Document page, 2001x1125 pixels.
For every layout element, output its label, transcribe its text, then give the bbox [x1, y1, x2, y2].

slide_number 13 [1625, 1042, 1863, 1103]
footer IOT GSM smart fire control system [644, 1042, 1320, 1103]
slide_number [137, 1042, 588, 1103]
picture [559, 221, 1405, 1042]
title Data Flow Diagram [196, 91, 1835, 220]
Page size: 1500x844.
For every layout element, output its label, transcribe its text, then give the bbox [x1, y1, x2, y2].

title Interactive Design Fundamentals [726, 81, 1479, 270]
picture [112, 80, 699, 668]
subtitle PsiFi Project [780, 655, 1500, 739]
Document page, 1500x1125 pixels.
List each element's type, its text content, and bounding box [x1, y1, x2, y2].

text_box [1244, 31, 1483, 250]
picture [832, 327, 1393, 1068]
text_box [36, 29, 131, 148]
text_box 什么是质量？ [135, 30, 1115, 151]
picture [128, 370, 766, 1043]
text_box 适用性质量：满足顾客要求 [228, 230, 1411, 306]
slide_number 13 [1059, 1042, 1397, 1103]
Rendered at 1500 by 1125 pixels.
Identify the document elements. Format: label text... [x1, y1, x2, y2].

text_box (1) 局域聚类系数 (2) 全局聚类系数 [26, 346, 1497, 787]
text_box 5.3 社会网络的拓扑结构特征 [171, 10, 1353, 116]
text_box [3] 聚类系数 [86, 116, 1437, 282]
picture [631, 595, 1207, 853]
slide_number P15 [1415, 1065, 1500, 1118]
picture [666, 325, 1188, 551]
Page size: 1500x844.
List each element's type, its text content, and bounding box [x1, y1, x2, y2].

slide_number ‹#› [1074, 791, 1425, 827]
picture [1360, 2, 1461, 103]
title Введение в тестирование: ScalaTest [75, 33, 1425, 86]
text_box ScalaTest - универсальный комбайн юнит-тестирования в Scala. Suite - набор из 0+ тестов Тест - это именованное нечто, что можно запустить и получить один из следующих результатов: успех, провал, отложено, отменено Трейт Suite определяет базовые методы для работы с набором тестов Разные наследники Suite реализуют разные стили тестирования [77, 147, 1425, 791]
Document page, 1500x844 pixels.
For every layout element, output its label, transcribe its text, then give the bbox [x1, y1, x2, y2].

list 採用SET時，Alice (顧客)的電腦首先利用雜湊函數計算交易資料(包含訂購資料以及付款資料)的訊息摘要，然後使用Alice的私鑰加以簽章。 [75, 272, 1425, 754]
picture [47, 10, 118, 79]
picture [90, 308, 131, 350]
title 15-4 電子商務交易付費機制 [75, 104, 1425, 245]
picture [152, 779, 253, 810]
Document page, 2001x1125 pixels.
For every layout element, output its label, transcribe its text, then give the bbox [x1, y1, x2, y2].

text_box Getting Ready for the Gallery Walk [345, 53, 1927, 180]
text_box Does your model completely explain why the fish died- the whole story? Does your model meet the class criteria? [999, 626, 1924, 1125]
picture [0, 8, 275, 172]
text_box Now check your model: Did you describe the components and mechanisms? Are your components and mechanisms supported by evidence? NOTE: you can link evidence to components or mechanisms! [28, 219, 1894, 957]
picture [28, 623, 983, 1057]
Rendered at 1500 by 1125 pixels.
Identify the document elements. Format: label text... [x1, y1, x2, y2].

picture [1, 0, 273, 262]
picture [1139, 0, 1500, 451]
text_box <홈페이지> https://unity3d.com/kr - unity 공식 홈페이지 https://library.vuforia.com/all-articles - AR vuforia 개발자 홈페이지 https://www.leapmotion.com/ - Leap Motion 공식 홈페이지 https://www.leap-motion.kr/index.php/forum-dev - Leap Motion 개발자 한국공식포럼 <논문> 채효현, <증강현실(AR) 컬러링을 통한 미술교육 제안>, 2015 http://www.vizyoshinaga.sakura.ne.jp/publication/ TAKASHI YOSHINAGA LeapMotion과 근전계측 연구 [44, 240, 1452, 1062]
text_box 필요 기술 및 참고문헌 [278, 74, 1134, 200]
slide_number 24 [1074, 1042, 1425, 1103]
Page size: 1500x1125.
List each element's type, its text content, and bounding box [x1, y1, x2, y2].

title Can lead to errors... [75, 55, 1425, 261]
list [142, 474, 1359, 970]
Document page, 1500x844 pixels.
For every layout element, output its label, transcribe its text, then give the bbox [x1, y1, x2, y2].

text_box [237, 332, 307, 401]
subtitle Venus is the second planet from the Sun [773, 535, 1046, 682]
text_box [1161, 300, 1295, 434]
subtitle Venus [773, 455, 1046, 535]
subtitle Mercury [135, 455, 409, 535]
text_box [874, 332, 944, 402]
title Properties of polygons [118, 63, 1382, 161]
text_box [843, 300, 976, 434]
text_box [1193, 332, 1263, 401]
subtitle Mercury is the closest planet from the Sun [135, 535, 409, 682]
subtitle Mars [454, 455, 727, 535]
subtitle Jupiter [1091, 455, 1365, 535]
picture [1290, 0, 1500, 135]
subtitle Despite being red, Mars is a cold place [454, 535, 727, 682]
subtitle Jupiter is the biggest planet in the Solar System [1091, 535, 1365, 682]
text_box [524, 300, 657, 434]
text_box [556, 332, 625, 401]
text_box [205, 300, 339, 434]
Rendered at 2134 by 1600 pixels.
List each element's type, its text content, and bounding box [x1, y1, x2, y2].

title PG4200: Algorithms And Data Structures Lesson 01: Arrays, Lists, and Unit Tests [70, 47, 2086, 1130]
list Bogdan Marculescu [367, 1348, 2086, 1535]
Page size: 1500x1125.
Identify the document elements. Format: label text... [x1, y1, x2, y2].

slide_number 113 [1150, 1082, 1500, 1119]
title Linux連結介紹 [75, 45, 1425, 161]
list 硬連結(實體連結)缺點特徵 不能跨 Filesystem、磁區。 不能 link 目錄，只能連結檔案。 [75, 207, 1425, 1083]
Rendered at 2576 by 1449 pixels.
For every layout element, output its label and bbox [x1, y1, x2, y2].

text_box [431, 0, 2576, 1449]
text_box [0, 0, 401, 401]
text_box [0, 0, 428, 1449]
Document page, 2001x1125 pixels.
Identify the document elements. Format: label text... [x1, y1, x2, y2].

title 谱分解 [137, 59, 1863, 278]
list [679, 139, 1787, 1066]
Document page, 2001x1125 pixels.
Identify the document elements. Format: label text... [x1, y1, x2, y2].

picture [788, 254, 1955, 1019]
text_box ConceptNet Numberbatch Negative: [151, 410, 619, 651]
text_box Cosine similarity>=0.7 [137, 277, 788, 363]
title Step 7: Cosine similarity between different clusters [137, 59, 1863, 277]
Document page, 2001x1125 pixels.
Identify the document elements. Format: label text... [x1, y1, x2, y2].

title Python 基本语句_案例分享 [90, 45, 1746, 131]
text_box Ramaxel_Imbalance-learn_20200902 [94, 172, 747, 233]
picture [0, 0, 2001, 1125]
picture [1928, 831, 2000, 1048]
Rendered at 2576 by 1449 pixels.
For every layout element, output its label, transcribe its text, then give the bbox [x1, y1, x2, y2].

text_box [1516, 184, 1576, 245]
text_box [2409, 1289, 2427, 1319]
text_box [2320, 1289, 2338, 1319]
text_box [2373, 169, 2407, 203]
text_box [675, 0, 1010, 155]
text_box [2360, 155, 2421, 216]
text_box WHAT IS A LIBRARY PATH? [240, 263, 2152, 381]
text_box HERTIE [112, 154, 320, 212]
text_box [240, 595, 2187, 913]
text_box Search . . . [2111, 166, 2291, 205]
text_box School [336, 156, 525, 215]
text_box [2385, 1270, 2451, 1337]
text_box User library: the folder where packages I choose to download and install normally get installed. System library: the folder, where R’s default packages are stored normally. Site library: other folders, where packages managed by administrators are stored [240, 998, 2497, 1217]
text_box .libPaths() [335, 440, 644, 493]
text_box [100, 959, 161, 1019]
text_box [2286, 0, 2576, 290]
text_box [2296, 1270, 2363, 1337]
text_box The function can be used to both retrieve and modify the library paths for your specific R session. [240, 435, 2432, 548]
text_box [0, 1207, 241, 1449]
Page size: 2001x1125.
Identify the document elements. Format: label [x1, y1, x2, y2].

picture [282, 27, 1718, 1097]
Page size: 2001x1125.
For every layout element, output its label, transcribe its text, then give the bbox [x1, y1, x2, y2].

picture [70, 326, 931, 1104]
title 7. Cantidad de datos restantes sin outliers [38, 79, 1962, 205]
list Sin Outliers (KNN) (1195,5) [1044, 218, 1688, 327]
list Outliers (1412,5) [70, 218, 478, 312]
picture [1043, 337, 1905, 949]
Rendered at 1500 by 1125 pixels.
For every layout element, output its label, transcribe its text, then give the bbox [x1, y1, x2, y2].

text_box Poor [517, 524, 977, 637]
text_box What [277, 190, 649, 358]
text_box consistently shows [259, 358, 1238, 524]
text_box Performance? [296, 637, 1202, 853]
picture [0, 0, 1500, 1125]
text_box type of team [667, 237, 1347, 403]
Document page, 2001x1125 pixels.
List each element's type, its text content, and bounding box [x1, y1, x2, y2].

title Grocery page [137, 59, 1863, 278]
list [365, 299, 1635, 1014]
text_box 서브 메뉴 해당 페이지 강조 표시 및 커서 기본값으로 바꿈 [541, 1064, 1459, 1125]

-=-=-

§ Problem details
Return only the stretch of the material above from the line holding "slide_number [137, 1042, 588, 1103]" through the line holding "Document page, 1500x1125 pixels.", copied exactly.

§ Answer for the task
slide_number [137, 1042, 588, 1103]
picture [559, 221, 1405, 1042]
title Data Flow Diagram [196, 91, 1835, 220]
Page size: 1500x844.
For every layout element, output its label, transcribe its text, then give the bbox [x1, y1, x2, y2].

title Interactive Design Fundamentals [726, 81, 1479, 270]
picture [112, 80, 699, 668]
subtitle PsiFi Project [780, 655, 1500, 739]
Document page, 1500x1125 pixels.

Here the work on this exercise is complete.